The CDMA system is multiple access interference (MAI) limited. The conventional matched filter (MF) receiver is non optimal as the MAI is treated as useless noise. This leads to the proposal of the optimal multiuser receiver which has very good performance but is too complex to be practical. Sub-optimal detectors such as interference cancellation (IC) receivers seem promising due to their structural simplicity and good performance. The variable group hybrid interference cancellation (VGHIC) receiver proposed in this thesis combines the advantages of the parallel IC (PIC) and successive IC (SIC) in a novel way. In the VGHIC, users are grouped such that those with similar powers are selected into the same group. The PIC is used within the members of each group while the SIC is applied between groups of different powers. Theoretical analysis as well as simulations show that the VGHIC has an overall performance advantage over other IC receivers. Improvements have also been proposed to further enhance the performance of the VGHIC. They include the ranking of users, use of the averaged correlation samples, partial combining of correlation samples and partial cancellation. These techniques are found to be effective. Due to the adaptive nature of the VGHIC structure, it exhibits different processing delay profiles depending on the power spread of received signals. A simple method of limiting the processing delay has been proposed. It can reduce the processing delay by 40% at the expense of 4.5% reduction in user capacity. When phase and timing estimation errors are introduced, the VGHIC has better performance than other IC schemes even with high estimation errors.
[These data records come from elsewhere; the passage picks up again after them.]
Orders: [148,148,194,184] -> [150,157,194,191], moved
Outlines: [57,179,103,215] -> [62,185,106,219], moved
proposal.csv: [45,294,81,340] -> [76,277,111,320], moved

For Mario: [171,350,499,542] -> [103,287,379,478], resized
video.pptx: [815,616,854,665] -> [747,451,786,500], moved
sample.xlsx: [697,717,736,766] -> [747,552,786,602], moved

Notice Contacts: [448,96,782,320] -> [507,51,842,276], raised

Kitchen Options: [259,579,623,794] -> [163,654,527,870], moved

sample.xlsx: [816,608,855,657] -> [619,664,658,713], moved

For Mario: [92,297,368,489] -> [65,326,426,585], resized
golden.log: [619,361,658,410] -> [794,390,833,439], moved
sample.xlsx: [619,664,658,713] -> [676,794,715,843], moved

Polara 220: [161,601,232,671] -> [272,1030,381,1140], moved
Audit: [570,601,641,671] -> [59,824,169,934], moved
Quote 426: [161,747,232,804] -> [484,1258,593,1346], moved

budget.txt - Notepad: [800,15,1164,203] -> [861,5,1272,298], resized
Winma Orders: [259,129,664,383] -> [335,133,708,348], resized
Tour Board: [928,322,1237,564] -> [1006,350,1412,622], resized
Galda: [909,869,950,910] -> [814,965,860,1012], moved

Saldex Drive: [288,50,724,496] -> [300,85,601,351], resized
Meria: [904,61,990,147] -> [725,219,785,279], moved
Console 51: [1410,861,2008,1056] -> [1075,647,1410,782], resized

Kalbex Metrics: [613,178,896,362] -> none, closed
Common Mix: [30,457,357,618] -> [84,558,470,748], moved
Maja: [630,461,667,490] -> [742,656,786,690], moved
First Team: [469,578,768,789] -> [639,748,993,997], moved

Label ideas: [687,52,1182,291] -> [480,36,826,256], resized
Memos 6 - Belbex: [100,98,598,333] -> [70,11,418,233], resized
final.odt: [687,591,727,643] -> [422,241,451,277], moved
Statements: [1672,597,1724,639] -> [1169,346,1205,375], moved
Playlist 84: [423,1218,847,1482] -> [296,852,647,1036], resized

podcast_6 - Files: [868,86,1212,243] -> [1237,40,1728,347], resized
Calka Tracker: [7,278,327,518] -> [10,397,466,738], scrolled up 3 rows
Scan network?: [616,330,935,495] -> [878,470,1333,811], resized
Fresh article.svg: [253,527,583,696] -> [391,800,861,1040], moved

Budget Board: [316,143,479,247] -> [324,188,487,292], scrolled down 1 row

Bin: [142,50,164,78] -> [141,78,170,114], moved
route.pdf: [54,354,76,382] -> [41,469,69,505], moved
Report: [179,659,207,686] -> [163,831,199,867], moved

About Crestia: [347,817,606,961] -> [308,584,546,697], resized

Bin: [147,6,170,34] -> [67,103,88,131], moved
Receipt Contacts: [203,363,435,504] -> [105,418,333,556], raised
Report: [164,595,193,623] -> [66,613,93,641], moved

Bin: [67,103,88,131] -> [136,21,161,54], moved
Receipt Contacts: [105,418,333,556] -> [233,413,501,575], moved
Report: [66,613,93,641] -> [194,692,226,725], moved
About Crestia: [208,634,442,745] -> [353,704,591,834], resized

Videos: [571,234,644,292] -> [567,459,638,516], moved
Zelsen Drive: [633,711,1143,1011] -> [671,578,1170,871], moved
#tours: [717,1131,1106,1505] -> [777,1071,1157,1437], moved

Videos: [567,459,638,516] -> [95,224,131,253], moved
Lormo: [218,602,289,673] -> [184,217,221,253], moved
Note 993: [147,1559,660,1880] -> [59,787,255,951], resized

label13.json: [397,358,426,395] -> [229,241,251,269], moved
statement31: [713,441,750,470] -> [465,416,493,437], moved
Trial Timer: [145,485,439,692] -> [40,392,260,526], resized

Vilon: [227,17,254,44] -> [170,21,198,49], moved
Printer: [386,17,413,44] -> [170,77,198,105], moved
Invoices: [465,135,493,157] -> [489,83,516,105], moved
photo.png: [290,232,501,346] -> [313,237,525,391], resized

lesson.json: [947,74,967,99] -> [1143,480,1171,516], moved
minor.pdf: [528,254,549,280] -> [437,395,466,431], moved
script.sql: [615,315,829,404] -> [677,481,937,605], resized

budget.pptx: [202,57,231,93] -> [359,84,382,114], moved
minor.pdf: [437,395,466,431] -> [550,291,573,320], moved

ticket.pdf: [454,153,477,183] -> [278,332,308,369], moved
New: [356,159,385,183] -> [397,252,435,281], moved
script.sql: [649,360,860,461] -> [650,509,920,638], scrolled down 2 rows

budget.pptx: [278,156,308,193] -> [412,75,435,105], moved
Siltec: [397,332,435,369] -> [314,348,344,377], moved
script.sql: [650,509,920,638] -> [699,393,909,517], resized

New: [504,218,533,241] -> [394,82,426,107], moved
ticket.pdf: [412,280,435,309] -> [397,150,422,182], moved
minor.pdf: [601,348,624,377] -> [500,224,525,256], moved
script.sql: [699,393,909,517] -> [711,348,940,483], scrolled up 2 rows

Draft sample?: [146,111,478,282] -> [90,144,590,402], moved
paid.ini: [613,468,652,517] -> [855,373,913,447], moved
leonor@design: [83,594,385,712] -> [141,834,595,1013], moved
The VGHIC with RAKE receiver is investigated using realistic channel conditions and the results verify that it outperforms the conventional RAKE receiver. The major advantage of the VGHIC over other IC schemes is the ability to adapt its structure according to changing power profile of the received signals. Hence, the VGHIC is able to perform consistently in different environments. Moreover, its structure can be easily changed by modifying the design parameter. All these features make the VGHIC a viable option for increasing the capacity of CDMA systems.